Strategi Mitigasi: Pengalihan Rute dan Pembatalan Perjalanan
Sebagai upaya mitigasi yang efektif, PT KAI memutuskan untuk melakukan perubahan pola operasi dengan mengalihkan rute sejumlah perjalanan kereta api melalui jalur memutar. Langkah ini diambil untuk tetap melayani penumpang sejauh mungkin meskipun ada kendala di jalur utama.
Adapun empat rangkaian kereta api yang mengalami pengalihan rute adalah sebagai berikut:
- Kereta Api Argo Anjasmoro
- Kereta Api Jayabaya
- Kereta Api Harina
- Kereta Api Kamandaka
Selain pengalihan rute, PT KAI juga terpaksa mengambil keputusan sulit untuk membatalkan beberapa perjalanan kereta api yang seharusnya beroperasi pada hari tersebut. Keputusan ini diambil berdasarkan pertimbangan keselamatan dan kondisi jalur yang belum memungkinkan.
“Kami membatalkan beberapa perjalanan kereta api yang berlaku hari ini, yaitu Kereta Api Kaligung dan Kereta Api Argo Merbabu,” ujar Arif.
Secara rinci, terdapat tiga perjalanan kereta api yang dibatalkan total akibat banjir ini, meliputi:
- KA Menoreh
- KA Argo Merbabu dengan rute Jakarta–Semarang
- KA Kaligung dengan rute Tegal–Semarang
Ribuan Penumpang Terjebak, Loket Tiket Dipadati Antrean
Dampak langsung dari penutupan jalur dan pembatalan perjalanan ini dirasakan oleh ribuan calon penumpang di Stasiun Pekalongan, Jawa Tengah. Pantauan di lapangan menunjukkan adanya antrean panjang di loket pengembalian tiket. Ratusan penumpang terlihat memadati area loket, memilih untuk membatalkan keberangkatan mereka demi mencari alternatif transportasi lain.

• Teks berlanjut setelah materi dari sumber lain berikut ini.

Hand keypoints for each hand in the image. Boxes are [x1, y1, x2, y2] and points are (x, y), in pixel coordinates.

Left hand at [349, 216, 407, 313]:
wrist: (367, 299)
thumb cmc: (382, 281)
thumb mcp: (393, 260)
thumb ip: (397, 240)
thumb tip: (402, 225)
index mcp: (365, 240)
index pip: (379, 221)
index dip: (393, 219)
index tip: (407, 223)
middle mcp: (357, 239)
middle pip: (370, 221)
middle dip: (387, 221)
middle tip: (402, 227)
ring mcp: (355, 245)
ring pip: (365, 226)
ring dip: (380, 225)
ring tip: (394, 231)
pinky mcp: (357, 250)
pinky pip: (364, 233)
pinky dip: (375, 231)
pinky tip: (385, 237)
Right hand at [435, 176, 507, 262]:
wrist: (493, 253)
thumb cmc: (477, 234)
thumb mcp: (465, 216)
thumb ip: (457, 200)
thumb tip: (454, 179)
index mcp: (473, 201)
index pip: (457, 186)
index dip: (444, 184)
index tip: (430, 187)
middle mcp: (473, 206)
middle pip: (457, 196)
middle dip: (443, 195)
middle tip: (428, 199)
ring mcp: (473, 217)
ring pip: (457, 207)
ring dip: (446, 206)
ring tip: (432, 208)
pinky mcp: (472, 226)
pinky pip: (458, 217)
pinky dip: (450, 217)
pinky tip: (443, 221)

Mayoritas penumpang yang terdampak banjir ini akhirnya memutuskan untuk beralih ke moda transportasi lain, seperti bus atau kendaraan pribadi, menyusul ketidakpastian jadwal perjalanan kereta api akibat genangan air yang belum surut. Keputusan ini diambil demi menghindari penundaan yang lebih lama dan ketidakpastian waktu tempuh.
PT KAI Daop 4 Semarang menegaskan bahwa penutupan jalur dan pembatalan perjalanan yang dilakukan merupakan langkah krusial demi keselamatan seluruh penumpang dan awak kereta. Pihak PT KAI menyatakan akan terus memantau perkembangan kondisi genangan air di jalur rel. Perjalanan kereta api baru akan diizinkan kembali setelah genangan air surut sepenuhnya dan jalur dinyatakan aman untuk dilintasi oleh tim teknis.

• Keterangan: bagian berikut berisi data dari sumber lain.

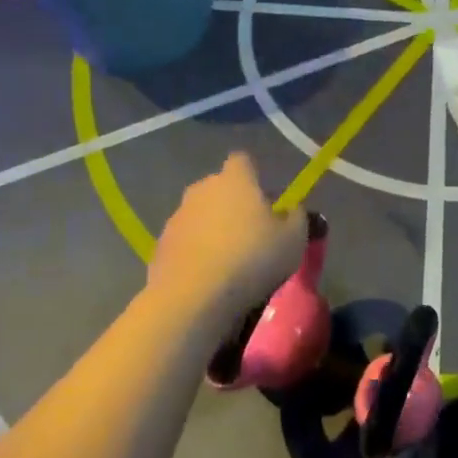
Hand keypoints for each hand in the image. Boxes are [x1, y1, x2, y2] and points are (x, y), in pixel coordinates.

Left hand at [149, 153, 305, 329]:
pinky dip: (196, 252)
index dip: (254, 176)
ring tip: (229, 261)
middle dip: (233, 203)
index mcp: (235, 179)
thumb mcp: (294, 239)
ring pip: (200, 215)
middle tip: (252, 233)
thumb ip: (296, 217)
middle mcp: (202, 189)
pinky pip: (185, 241)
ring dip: (213, 229)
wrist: (194, 297)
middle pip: (219, 187)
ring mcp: (177, 216)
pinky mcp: (161, 245)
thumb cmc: (252, 259)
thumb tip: (291, 209)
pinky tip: (208, 277)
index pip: (243, 160)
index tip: (265, 199)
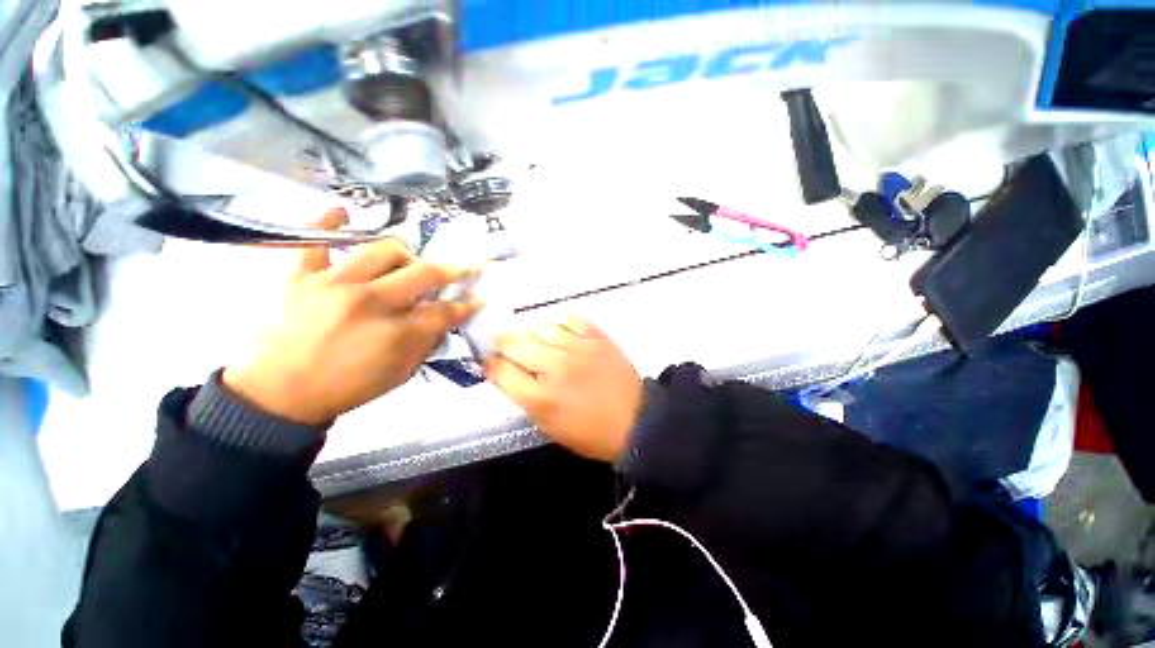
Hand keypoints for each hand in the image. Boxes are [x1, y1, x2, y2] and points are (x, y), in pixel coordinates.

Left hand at [223, 208, 480, 423]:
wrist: (277, 396)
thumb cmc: (345, 388)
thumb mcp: (399, 375)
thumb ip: (427, 344)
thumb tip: (446, 320)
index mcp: (395, 334)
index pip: (444, 311)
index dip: (465, 305)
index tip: (476, 298)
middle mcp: (370, 302)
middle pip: (423, 274)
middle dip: (451, 271)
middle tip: (459, 271)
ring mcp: (333, 284)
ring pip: (382, 250)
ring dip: (406, 255)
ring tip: (407, 264)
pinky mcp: (300, 277)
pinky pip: (314, 240)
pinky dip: (328, 223)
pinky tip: (342, 212)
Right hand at [485, 315, 642, 461]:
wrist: (635, 420)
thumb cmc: (589, 432)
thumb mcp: (548, 426)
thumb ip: (523, 397)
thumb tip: (506, 372)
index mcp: (540, 398)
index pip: (500, 370)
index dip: (489, 364)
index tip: (489, 361)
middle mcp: (555, 367)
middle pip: (514, 343)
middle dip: (502, 344)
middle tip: (504, 346)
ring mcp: (577, 348)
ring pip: (539, 326)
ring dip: (528, 331)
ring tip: (529, 337)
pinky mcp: (596, 337)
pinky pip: (569, 319)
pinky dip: (558, 322)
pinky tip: (556, 330)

Hingga berita ini diturunkan, tim PT KAI Daop 4 Semarang masih terus melakukan pemantauan intensif dan upaya penanganan di lokasi terdampak banjir. Perbaikan dan pengecekan jalur rel dilakukan secara berkala untuk memastikan kondisi aman sebelum operasional kereta api kembali normal. Masyarakat pengguna jasa kereta api dihimbau untuk terus memantau informasi terkini melalui kanal resmi PT KAI.